Pada tahun 2006, jumlah pengangguran mencapai 11,10 juta orang di bulan Februari dan 10,93 juta orang di bulan Agustus. Angka pengangguran belum banyak berubah di tahun 2007, yaitu 11,10 juta orang pada bulan Februari dan 10,93 juta orang pada bulan Agustus 2007. Pada tahun 2008, jumlah pengangguran berhasil ditekan di bawah 10 juta, yaitu 9,42 juta orang pada bulan Februari 2008 dan 9,39 juta orang pada bulan Agustus 2008. Jumlah pengangguran pada periode kedua kepemimpinan SBY lebih baik, tetap berada di bawah 10 juta orang.
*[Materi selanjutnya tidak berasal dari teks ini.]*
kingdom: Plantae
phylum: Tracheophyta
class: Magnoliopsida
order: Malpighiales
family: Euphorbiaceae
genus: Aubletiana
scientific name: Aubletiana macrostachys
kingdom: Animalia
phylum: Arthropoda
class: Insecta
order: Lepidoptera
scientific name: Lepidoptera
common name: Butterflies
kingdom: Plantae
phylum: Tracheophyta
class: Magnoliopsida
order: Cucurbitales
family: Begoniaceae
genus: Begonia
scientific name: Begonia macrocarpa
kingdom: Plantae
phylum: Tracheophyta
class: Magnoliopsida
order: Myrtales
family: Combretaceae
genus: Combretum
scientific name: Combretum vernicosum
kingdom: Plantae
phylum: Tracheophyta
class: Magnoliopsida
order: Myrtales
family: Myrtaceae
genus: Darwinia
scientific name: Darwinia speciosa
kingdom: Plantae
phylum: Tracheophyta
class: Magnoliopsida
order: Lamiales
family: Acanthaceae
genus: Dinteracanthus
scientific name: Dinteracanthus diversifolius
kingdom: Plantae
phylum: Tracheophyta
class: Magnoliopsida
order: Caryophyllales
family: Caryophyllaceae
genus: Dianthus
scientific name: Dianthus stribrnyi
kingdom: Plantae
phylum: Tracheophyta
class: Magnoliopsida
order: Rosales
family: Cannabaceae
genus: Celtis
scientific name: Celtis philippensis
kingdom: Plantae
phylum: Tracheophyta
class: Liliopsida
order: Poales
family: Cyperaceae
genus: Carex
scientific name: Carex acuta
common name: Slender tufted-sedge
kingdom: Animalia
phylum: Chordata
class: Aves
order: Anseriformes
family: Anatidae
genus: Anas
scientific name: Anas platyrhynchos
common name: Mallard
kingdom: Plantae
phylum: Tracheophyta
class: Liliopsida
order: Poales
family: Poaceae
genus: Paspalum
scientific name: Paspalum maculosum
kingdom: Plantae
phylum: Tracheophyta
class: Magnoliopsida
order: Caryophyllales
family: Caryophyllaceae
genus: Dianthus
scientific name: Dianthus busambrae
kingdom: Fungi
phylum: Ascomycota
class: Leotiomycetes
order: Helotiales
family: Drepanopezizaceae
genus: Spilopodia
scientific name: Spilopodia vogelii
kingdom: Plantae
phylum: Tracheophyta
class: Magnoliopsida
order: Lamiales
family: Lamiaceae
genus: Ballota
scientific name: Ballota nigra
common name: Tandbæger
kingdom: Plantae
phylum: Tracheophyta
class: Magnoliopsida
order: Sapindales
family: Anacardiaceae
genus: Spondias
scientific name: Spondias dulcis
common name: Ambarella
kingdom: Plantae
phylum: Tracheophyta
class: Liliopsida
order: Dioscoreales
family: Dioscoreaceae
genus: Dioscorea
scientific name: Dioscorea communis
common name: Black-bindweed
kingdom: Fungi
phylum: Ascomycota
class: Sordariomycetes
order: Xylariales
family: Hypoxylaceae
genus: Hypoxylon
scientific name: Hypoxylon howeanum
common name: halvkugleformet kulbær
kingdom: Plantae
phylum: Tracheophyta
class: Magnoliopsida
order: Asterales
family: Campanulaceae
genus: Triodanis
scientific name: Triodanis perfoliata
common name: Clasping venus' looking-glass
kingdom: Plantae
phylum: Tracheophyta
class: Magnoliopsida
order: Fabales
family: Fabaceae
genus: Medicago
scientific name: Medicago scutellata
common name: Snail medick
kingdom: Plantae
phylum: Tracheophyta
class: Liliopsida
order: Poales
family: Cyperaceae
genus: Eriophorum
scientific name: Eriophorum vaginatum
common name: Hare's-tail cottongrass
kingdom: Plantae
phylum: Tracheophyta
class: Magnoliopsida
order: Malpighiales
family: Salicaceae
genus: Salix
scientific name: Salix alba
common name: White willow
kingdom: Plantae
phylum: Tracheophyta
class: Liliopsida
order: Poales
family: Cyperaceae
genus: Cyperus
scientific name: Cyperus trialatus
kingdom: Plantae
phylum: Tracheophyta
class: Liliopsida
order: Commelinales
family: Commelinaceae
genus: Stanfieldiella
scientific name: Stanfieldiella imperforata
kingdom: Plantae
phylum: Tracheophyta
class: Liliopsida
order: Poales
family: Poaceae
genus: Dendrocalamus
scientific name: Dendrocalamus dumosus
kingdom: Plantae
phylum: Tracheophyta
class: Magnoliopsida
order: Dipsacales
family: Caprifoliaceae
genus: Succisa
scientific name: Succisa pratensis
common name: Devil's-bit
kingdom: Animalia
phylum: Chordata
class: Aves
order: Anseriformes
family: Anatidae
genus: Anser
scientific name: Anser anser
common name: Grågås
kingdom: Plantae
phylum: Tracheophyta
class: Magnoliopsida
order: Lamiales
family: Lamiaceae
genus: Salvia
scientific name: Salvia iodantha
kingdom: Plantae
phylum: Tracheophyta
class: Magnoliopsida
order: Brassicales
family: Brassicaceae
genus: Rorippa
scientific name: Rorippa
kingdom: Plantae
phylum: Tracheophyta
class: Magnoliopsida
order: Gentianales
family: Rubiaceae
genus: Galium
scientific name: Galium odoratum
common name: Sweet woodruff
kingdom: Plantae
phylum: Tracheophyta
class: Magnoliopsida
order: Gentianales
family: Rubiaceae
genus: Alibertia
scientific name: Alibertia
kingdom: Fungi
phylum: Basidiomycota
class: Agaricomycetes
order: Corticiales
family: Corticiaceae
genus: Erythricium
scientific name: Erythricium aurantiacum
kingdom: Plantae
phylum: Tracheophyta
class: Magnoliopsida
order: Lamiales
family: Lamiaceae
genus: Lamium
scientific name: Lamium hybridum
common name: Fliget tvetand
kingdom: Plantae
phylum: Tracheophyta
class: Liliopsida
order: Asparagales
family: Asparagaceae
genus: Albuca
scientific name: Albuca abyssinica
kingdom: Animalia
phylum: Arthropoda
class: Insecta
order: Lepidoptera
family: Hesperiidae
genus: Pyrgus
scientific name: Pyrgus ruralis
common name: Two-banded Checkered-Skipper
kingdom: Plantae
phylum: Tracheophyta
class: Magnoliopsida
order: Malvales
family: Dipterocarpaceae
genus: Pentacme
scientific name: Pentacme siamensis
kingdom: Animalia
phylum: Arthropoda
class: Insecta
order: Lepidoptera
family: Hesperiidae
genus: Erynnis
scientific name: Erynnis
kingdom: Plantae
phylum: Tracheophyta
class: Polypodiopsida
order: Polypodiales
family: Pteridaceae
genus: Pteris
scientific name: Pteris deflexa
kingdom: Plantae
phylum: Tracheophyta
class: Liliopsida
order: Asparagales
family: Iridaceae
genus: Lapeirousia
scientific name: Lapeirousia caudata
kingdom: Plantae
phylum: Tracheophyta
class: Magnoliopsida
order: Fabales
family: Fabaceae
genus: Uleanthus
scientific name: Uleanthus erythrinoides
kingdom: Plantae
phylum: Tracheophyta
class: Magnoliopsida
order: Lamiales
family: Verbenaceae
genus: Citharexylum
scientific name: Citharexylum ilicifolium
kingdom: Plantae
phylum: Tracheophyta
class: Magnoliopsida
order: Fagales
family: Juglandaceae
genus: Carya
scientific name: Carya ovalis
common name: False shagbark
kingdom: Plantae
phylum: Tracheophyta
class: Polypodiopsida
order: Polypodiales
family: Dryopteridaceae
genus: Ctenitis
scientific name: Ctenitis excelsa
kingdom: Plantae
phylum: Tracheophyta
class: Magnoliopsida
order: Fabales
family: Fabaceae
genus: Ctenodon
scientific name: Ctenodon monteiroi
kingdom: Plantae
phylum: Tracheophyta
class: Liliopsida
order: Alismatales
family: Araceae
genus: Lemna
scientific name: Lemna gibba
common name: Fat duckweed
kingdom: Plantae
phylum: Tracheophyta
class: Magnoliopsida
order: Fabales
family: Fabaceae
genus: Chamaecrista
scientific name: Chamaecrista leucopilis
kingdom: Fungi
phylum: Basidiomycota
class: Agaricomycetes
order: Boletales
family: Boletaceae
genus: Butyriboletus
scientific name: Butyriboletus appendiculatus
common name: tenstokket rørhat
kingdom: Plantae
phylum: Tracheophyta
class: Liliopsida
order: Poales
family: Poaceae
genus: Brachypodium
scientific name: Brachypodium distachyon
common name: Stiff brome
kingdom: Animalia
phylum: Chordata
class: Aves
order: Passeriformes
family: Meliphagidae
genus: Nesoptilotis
Rincian data pengangguran selama masa kepemimpinan SBY adalah sebagai berikut:
- Februari 2009: 9,25 juta orang
- Agustus 2009: 8,96 juta orang
- Februari 2010: 8,59 juta orang
- Agustus 2010: 8,31 juta orang
- Februari 2011: 8,37 juta orang
- Agustus 2011: 8,68 juta orang
- Februari 2012: 7,75 juta orang
- Agustus 2012: 7,34 juta orang
- Februari 2013: 7,24 juta orang
- Agustus 2013: 7,41 juta orang
- 2014: 7,14 juta orang
Dibandingkan dengan era kepemimpinan Presiden Joko Widodo (Jokowi), angka pengangguran selama pemerintahan Jokowi berada di kisaran 7 jutaan orang setiap tahunnya. Artinya, angka pengangguran selama kepemimpinan Jokowi lebih rendah daripada era SBY. Jumlah pengangguran dalam masa pemerintahan Jokowi mencapai tingkat terendah pada Februari 2019, yaitu sekitar 6,89 juta orang. Namun, angka ini naik menjadi 7,1 juta orang pada Agustus 2019, dan bahkan mencapai 9,76 juta orang pada Agustus 2020 akibat dampak pandemi Covid-19 yang mengakibatkan banyak sektor terdampak dan perusahaan melakukan pemangkasan pegawai.Â
Pada Februari 2021, jumlah pengangguran kembali turun menjadi 8,74 juta orang, meskipun angka ini sempat naik menjadi 9,1 juta orang pada Agustus 2021. Namun, angka pengangguran cenderung menurun pada tahun-tahun berikutnya. Menurut data BPS, pada tahun 2022, angka pengangguran turun menjadi 8,4 juta orang, dan pada tahun 2023, data terakhir menunjukkan bahwa angka pengangguran kembali menurun menjadi 7,9 juta orang. Secara keseluruhan, data tersebut menunjukkan bahwa tingkat pengangguran di Indonesia selama masa pemerintahan Jokowi terus mengalami penurunan meskipun sempat mengalami kenaikan akibat pandemi Covid-19.